恐らく、心のバイブルの中に存在しているのだろう。
「お師匠様は水魔法の天才だからな。んで、それをやってもいいんだけど、残念ながら俺の魔法じゃ、飛んでるワイバーンを地上に落とした上で地面に縫い止めることはできない」
拳を固く握り、口を悔しげに引き結ぶハル。何やらハル・オン・ステージが始まった。
それでも彼の言いたいことは分かる。
イーズは頷いて、彼の計画の続きを促す。
「それに、地面に縫い止めても一頭ずつ倒さないと場所がないだろ?」
「そうね。そこが一番問題なのよねぇ」
真剣にハルの話を聞いていたメラが相槌を打つ。
そんな彼女の目の前にハルの人差し指がピシッと向けられた。
「その通り。だから上空に縛り付けておけばいいと思って」
「はい?」
「えっと、どういう意味?」
イーズとメラが同時に首を傾げる。
「ほら、イーズと一緒にドロップ回収する時さ、竜巻作ってその中にドロップを入れるじゃん。あれと同じことすればいいかなって」
「えーっと、竜巻の中にワイバーンを閉じ込めておくってことです?」
「ビンゴ!」
「わー、あたったー、うれしー」
ハルの手が拳銃のようになり、正解を出したイーズを撃ち抜く。
イーズは感情のこもらない感激の声を上げた。
だが追加の案を思いつき、ハルを小さく手招きする。わずかに屈んで耳を寄せるハルに、イーズは口の横に手を当てて内緒話のフリをする。

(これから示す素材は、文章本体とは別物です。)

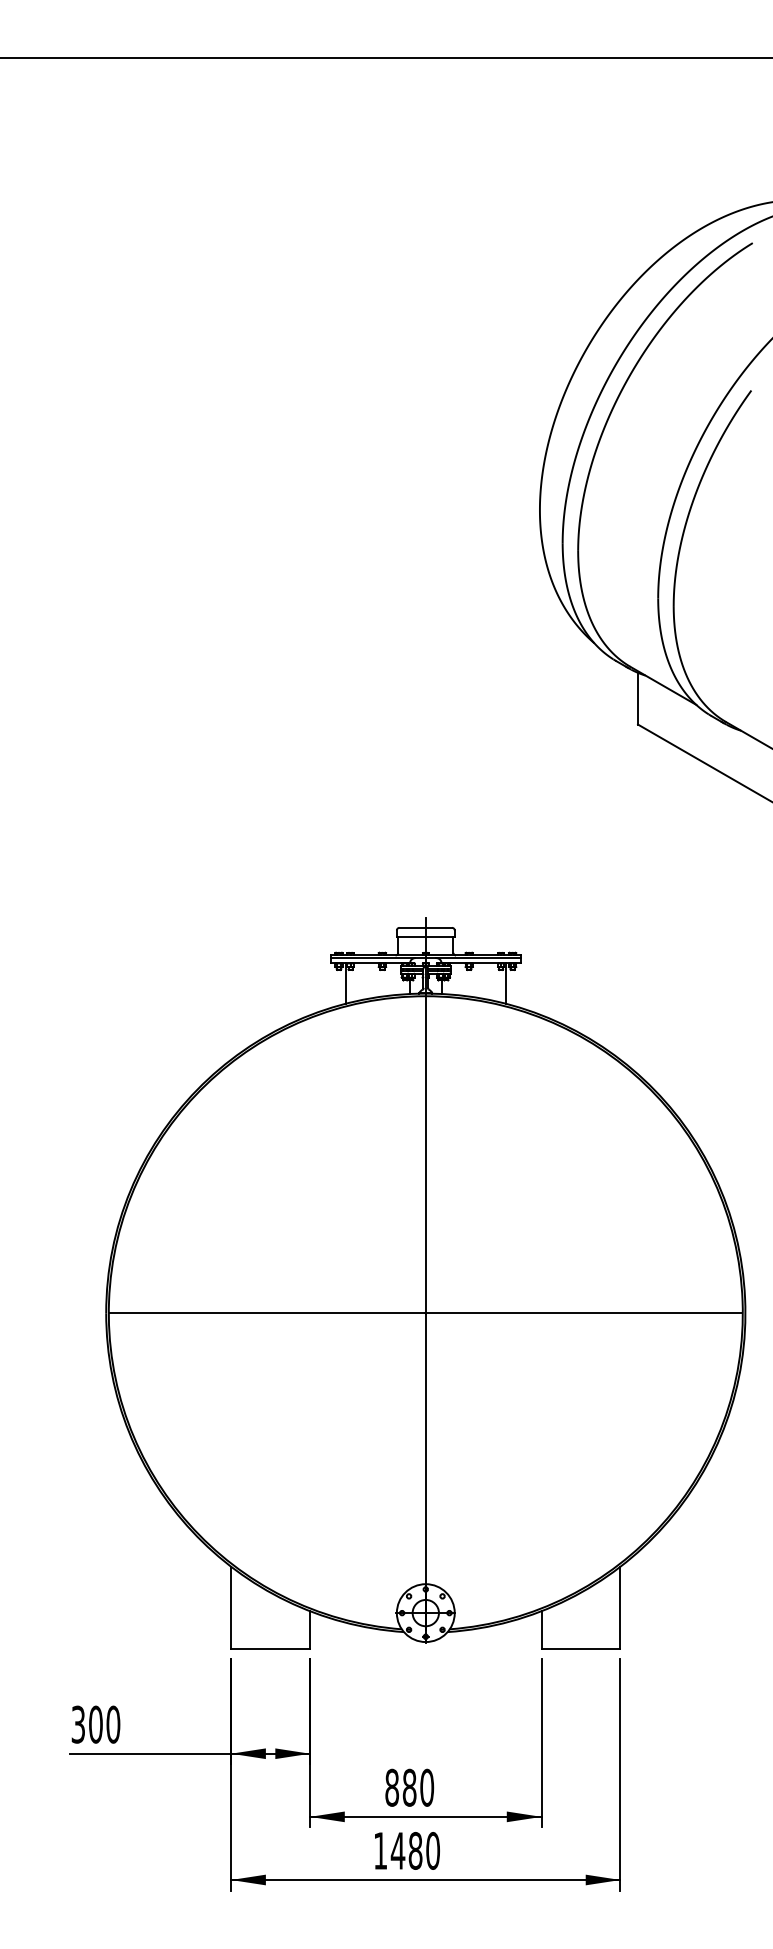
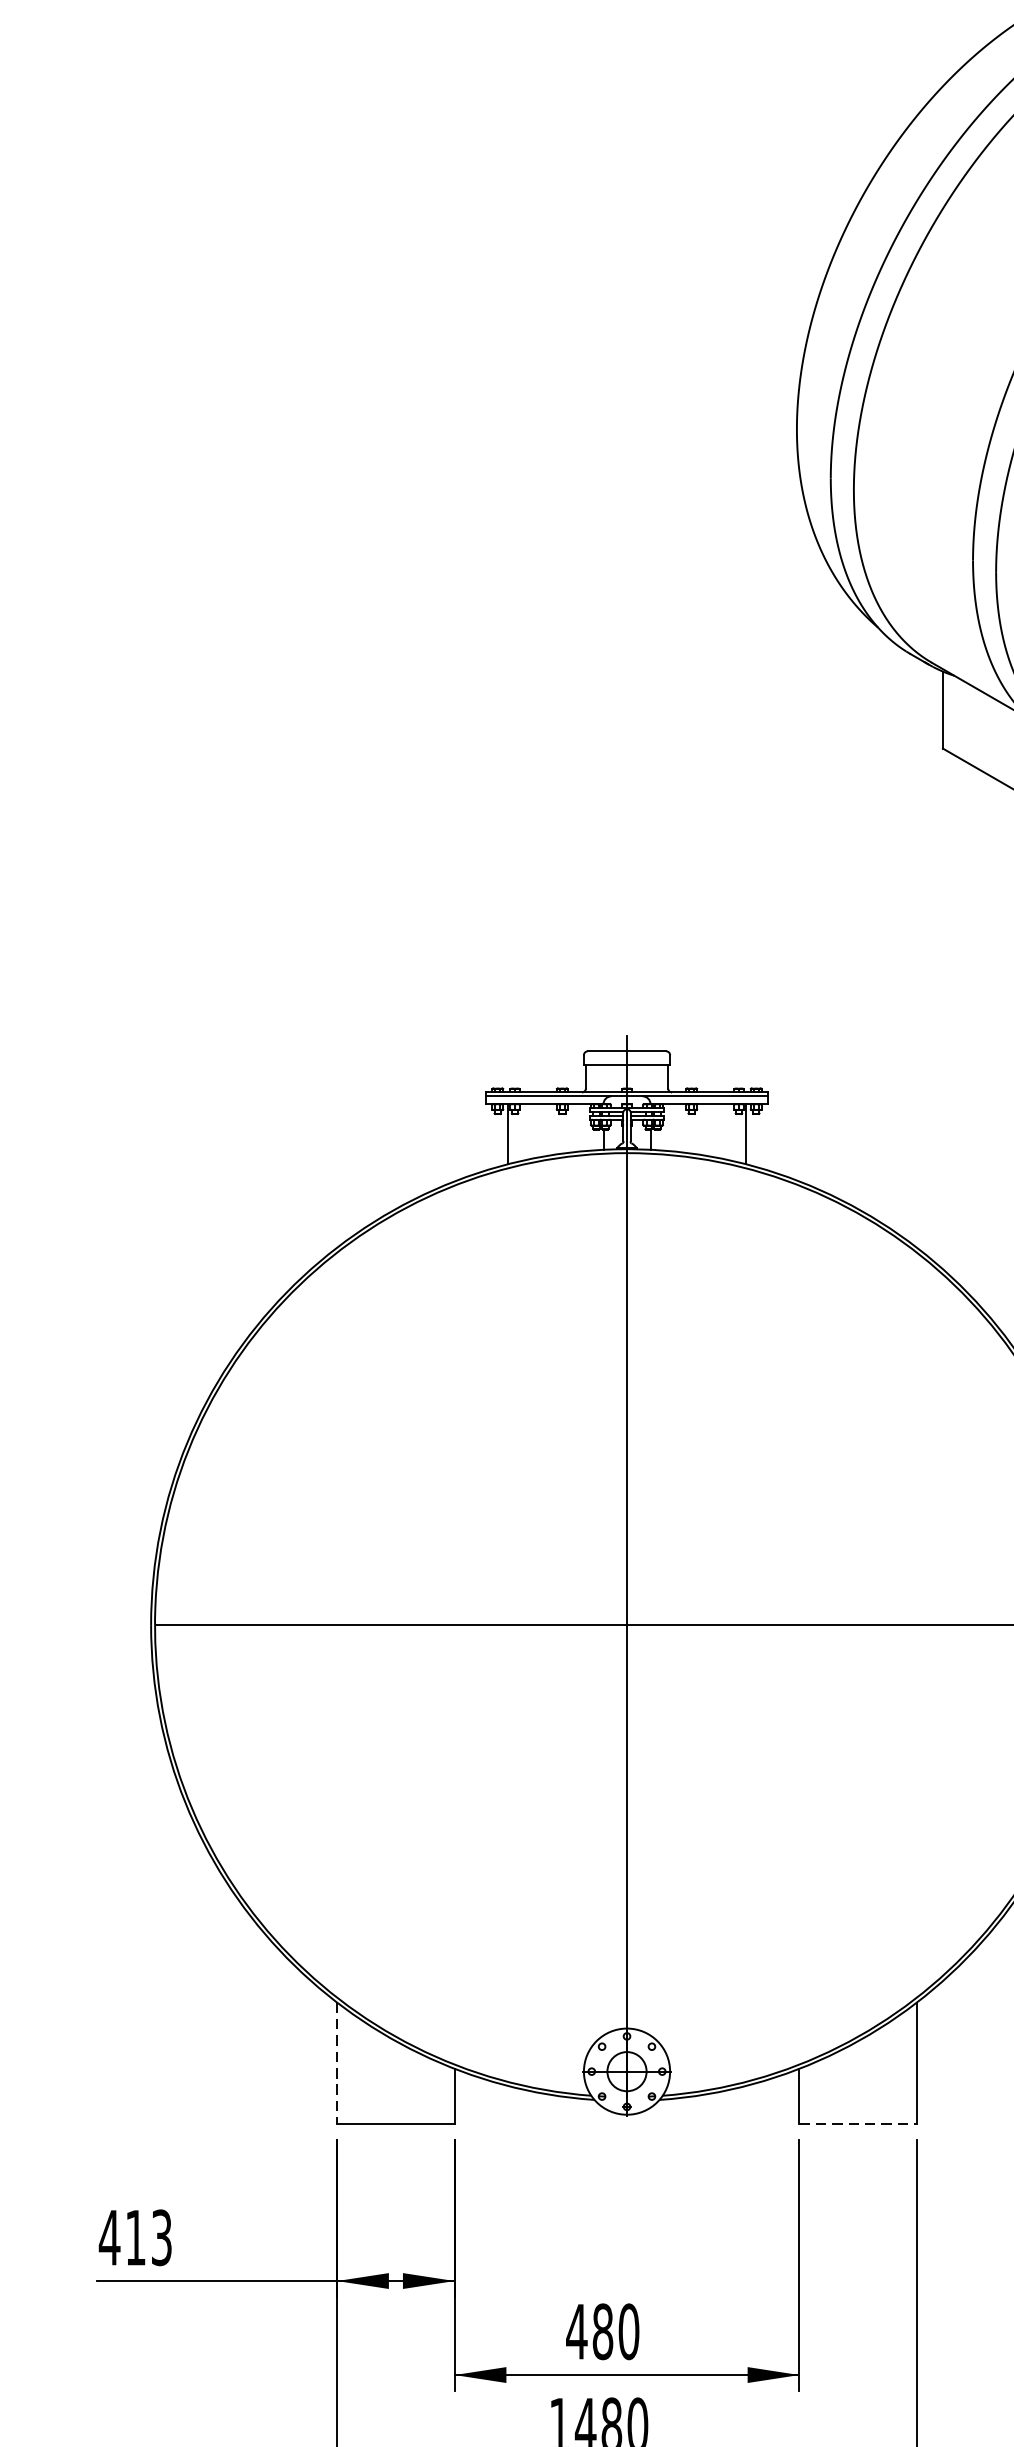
line: (231, 1607) -> (337, 2063), solid -> dashed
line: (581, 1648) -> (858, 2124), solid -> dashed
text: (95, 1724) -> (135, 2237), 300 -> 413
text: (391, 1787) -> (575, 2331), 880 -> 480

「あのですね、一頭ずつ小さめの竜巻にしたら順番にできると思います。あと、竜巻の中にいる間、光魔法と闇魔法で弱体化させれば決着もつけやすくなるかと」
「ふむ、イーズ君」
「なんでしょう、大魔法使いハル様」
「君を私の参謀に指名しよう」
「謹んでお断りいたします」
「断らりた」
「ぶふっ」
二人のやりとりを聞いていたメラの口から空気の塊が噴き出す。
何はともあれ、対ワイバーン戦の戦略は決まった。
――大魔法使いハルの伝説はここから始まった。
「なんて記録が残ったりして」
「あれは大魔法使いって柄じゃないだろ」
「え? じゃぁ、フィーダならなんてつけます?」
「……暗躍賢者ってとこか?」
「あ、いいですね。それとも暗黒賢者ってどうです?」
「二人とも、その響きって悪いイメージがついちゃうわよ?」
「だから合ってるんだろ」
「そうです。だから合ってるんですよ」
「うーん、そう言われると合ってる気がしてきたわ」
「メラ、納得しないでくれるかなぁ!? それに、本人の目の前でそういう会話はどうかと思うよ!!」
意気揚々とワイバーンを迎え撃とうとしていたハルが、声を潜めようともしない三人の会話に涙目で叫ぶ。
ワイバーンとの戦闘開始まで――残り五分。